=== Section Start ===

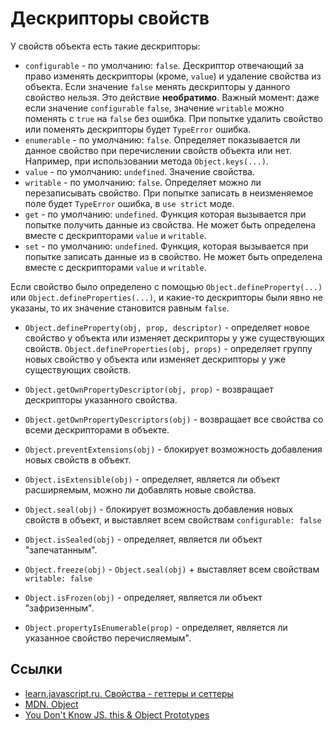 # Дескрипторы свойств

У свойств объекта есть такие дескрипторы:

- `configurable` - по умолчанию: `false`. Дескриптор отвечающий за право изменять дескрипторы (кроме, `value`) и удаление свойства из объекта. Если значение `false` менять дескрипторы у данного свойство нельзя. Это действие **необратимо**. Важный момент: даже если значение `configurable` `false`, значение `writable` можно поменять с `true` на `false` без ошибка. При попытке удалить свойство или поменять дескрипторы будет `TypeError` ошибка.
- `enumerable` - по умолчанию: `false`. Определяет показывается ли данное свойство при перечислении свойств объекта или нет. Например, при использовании метода `Object.keys(...)`.
- `value` - по умолчанию: `undefined`. Значение свойства.
- `writable` - по умолчанию: `false`. Определяет можно ли перезаписывать свойство. При попытке записать в неизменяемое поле  будет `TypeError` ошибка, в `use strict` моде.
- `get` - по умолчанию: `undefined`. Функция которая вызывается при попытке получить данные из свойства. Не может быть определена вместе с дескрипторами `value` и `writable`.
- `set` - по умолчанию: `undefined`. Функция, которая вызывается при попытке записать данные из в свойство. Не может быть определена вместе с дескрипторами `value` и `writable`.

Если свойство было определено с помощью `Object.defineProperty(...)` или `Object.defineProperties(...)`, и какие-то дескрипторы были явно не указаны, то их значение становится равным `false`.

- `Object.defineProperty(obj, prop, descriptor)` - определяет новое свойство у объекта или изменяет дескрипторы у уже существующих свойств.
`Object.defineProperties(obj, props)` - определяет группу новых свойство у объекта или изменяет дескрипторы у уже существующих свойств.
- `Object.getOwnPropertyDescriptor(obj, prop)` - возвращает дескрипторы указанного свойства.
- `Object.getOwnPropertyDescriptors(obj)` - возвращает все свойства со всеми дескрипторами в объекте.

- `Object.preventExtensions(obj)` - блокирует возможность добавления новых свойств в объект.
- `Object.isExtensible(obj)` - определяет, является ли объект расширяемым, можно ли добавлять новые свойства.
- `Object.seal(obj)` - блокирует возможность добавления новых свойств в объект, и выставляет всем свойствам `configurable: false`
- `Object.isSealed(obj)` - определяет, является ли объект "запечатанным".
- `Object.freeze(obj)` - `Object.seal(obj)` + выставляет всем свойствам `writable: false`
- `Object.isFrozen(obj)` - определяет, является ли объект "зафризенным".
- `Object.propertyIsEnumerable(prop)` - определяет, является ли указанное свойство перечисляемым".

## Ссылки

- [learn.javascript.ru. Свойства - геттеры и сеттеры](https://learn.javascript.ru/property-accessors)
- [MDN. Object](https://developer.mozilla.org/en-US/docs/Web/JavaScript/Reference/Global_Objects/Object)
- [You Don't Know JS. this & Object Prototypes](https://github.com/getify/You-Dont-Know-JS/blob/1st-ed/this%20%26%20object%20prototypes/ch3.md#property-descriptors)
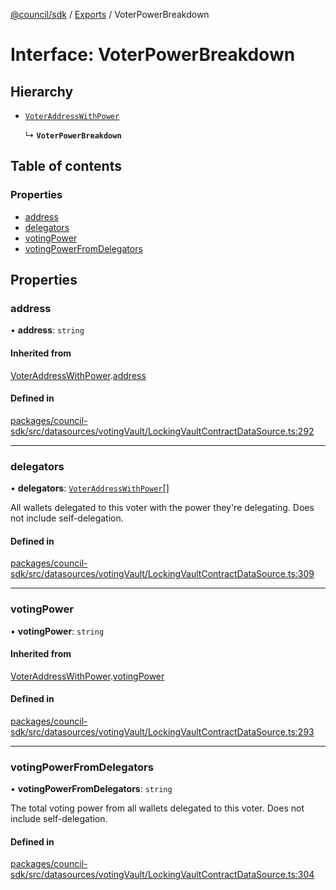 [@council/sdk](../README.md) / [Exports](../modules.md) / VoterPowerBreakdown

# Interface: VoterPowerBreakdown

## Hierarchy

- [`VoterAddressWithPower`](VoterAddressWithPower.md)

  ↳ **`VoterPowerBreakdown`**

## Table of contents

### Properties

- [address](VoterPowerBreakdown.md#address)
- [delegators](VoterPowerBreakdown.md#delegators)
- [votingPower](VoterPowerBreakdown.md#votingpower)
- [votingPowerFromDelegators](VoterPowerBreakdown.md#votingpowerfromdelegators)

## Properties

### address

• **address**: `string`

#### Inherited from

[VoterAddressWithPower](VoterAddressWithPower.md).[address](VoterAddressWithPower.md#address)

#### Defined in

[packages/council-sdk/src/datasources/votingVault/LockingVaultContractDataSource.ts:292](https://github.com/element-fi/council-monorepo/blob/c29492c/packages/council-sdk/src/datasources/votingVault/LockingVaultContractDataSource.ts#L292)

___

### delegators

• **delegators**: [`VoterAddressWithPower`](VoterAddressWithPower.md)[]

All wallets delegated to this voter with the power they're delegating. Does
not include self-delegation.

#### Defined in

[packages/council-sdk/src/datasources/votingVault/LockingVaultContractDataSource.ts:309](https://github.com/element-fi/council-monorepo/blob/c29492c/packages/council-sdk/src/datasources/votingVault/LockingVaultContractDataSource.ts#L309)

___

### votingPower

• **votingPower**: `string`

#### Inherited from

[VoterAddressWithPower](VoterAddressWithPower.md).[votingPower](VoterAddressWithPower.md#votingpower)

#### Defined in

[packages/council-sdk/src/datasources/votingVault/LockingVaultContractDataSource.ts:293](https://github.com/element-fi/council-monorepo/blob/c29492c/packages/council-sdk/src/datasources/votingVault/LockingVaultContractDataSource.ts#L293)

___

### votingPowerFromDelegators

• **votingPowerFromDelegators**: `string`

The total voting power from all wallets delegated to this voter. Does not
include self-delegation.

#### Defined in

[packages/council-sdk/src/datasources/votingVault/LockingVaultContractDataSource.ts:304](https://github.com/element-fi/council-monorepo/blob/c29492c/packages/council-sdk/src/datasources/votingVault/LockingVaultContractDataSource.ts#L304)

=== Section End ===

JOB » Copy every line that contains "выставляет" from the listing above.

THE ANSWER »
- `Object.seal(obj)` - блокирует возможность добавления новых свойств в объект, и выставляет всем свойствам `configurable: false`
- `Object.freeze(obj)` - `Object.seal(obj)` + выставляет всем свойствам `writable: false`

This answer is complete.